At the ʔaʔk̓ʷustəƞáwt̓xʷ House of Learning Peninsula College Longhouse, a gathering of Pacific Northwest National Laboratory (PNNL) and Peninsula College leaders, faculty, and students, tribal education partners, and community members marked the conclusion of a unique summer initiative. The seven undergraduate student participants in the inaugural Pathway Summer School (PSS) program took center stage to share their learning and experiences. The PSS program is a part of PNNL’s commitment to preparing the future diverse STEM workforce. PNNL led one of five PSS programs nationwide, with a specific focus on engaging students from Native American or Indigenous backgrounds. This effort was sponsored by the Department of Energy (DOE) Office of Science, Office of Workforce Development for Teachers and Scientists, part of the Reaching a New Energy Science Workforce (RENEW) initiative.
The PSS @ PNNL program took place at PNNL-Sequim, the only marine research facility in the DOE complex. The program aimed to offer a culturally relevant learning experience with a focus on renewable energy and energy equity. It was designed to raise awareness of renewable energy among students while also fostering a sense of belonging within the STEM community.
“Renewable energy sources have a positive effect on the environment that interests me. I come from the Yakama Nation, and it is culturally and personally significant to learn about how we can all help our environment,” explained Cosmo Jack, a PSS participant and Yakima Valley College student.
The PSS program provided students with mentoring, professional development, experiential learning, field trips, and conversations with experts in renewable energy, energy equity, and technology. It also introduced them to the broader work of DOE and national laboratories, showcasing potential internships and career pathways as part of DOE's continuous efforts across the national laboratories to provide inclusive pathways for young students to enter the science and technology workforce in support of the DOE mission.
“We need a diverse workforce to solve the big science challenges that we are currently facing now and in the future,” said Dr. Asmeret Asefaw Berhe, Director of the DOE Office of Science. “The summer schools will engage a diverse group of students who may not have otherwise seen themselves in science. Our hope is that they see the opportunities available in the science disciplines and continue to pursue a career.”
Additionally, throughout the program, PSS participants explored campus facilities, including PNNL's Aquatic Research Laboratory and attended relevant community tours, such as Wanapum Cultural Center, the Wild Horse Wind and Solar Facility, and McNary Dam.

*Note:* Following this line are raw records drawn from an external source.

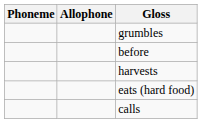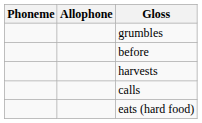rows swapped: calls <-> eats (hard food)
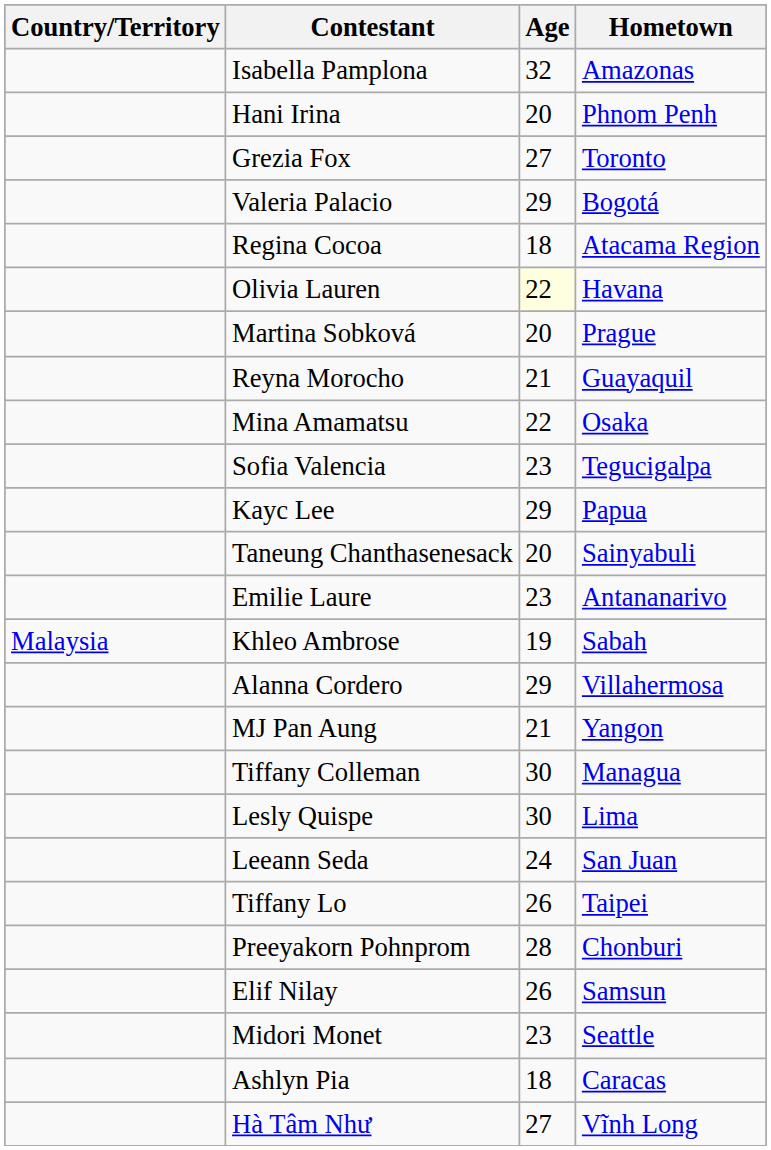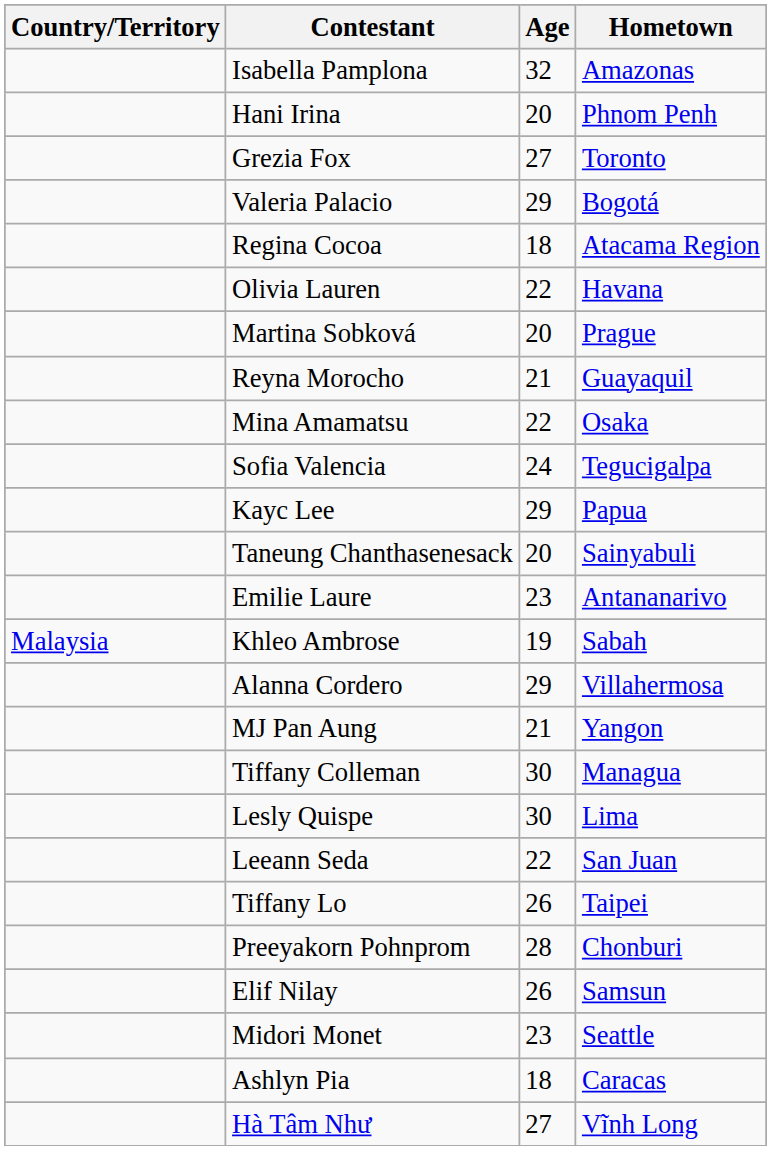Olivia Lauren | Age: lightyellow background -> no background
Sofia Valencia | Age: 23 -> 24
Leeann Seda | Age: 24 -> 22
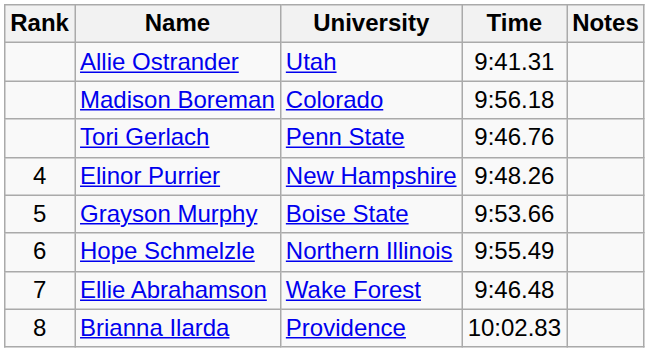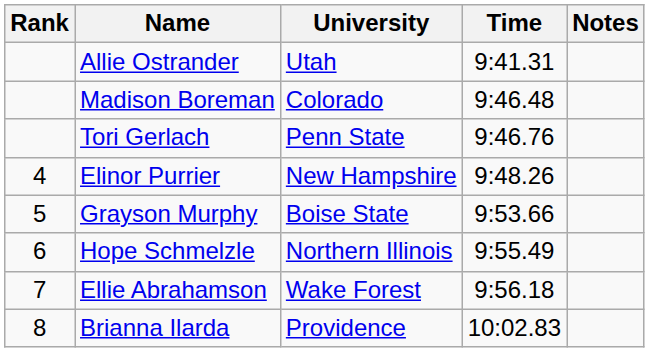Madison Boreman | Time: 9:56.18 -> 9:46.48
Ellie Abrahamson | Time: 9:46.48 -> 9:56.18
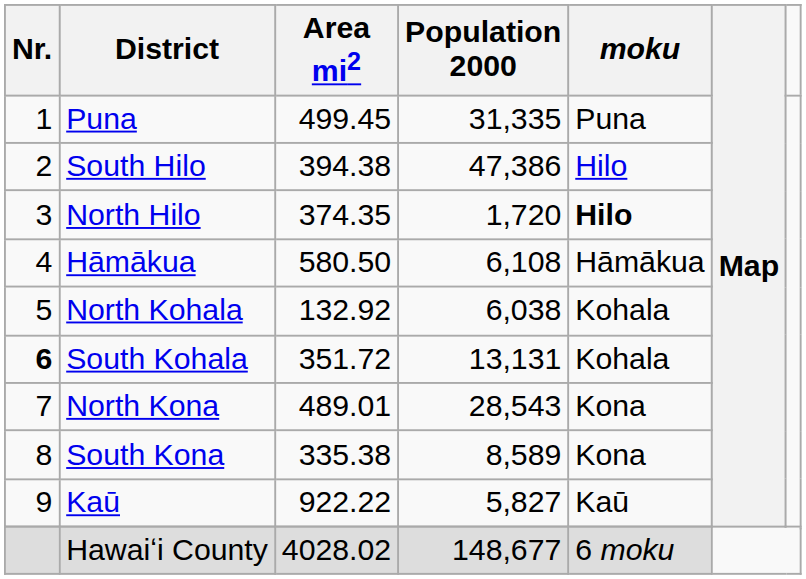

"One of my favorite memories from the RENEW pathway summer school was our trip to the Wild Horse wind and solar farm. Most of us had never seen a wind turbine up close," shared Sonya Castillo, a Western Washington University student. "After spending the week learning about the fundamentals of renewable wind energy, we were able to see the science come to life. It was a very impactful educational experience."
During the PNNL celebration of the PSS participants, the students shared stories of change, inspiration, and ambition. It became evident to the family and community seated in the room that PSS truly was transformative in the lives of the participating students, opening pathways they had never envisioned.
Ciera Skelly, a Peninsula College student, explained it clearly: “In the ideal world, everyone would be able to have an experience like this. I had never had an experience like this one. I have a better understanding of the opportunities that national labs offer and why STEM careers are important. I also have a better understanding of renewable energy sources and how vital renewable energy is to live sustainably as a society.”
These future STEM leaders are now pursuing their academic and career pathways. After the PSS @ PNNL, some of the students are realigning their academic major choices to embrace the promise of energy careers and others are embarking on internships with PNNL. Most importantly, as students shared their research and projects from the summer, they described how the experience instilled a sense of purpose, kindled ambition, and expanded their horizons. They stood at the threshold of their futures, confident and poised to seize opportunities they had never dreamed of before.
“Experiences like these are important to future generations because it makes the dream of a sustainable world more attainable,” Castillo affirmed.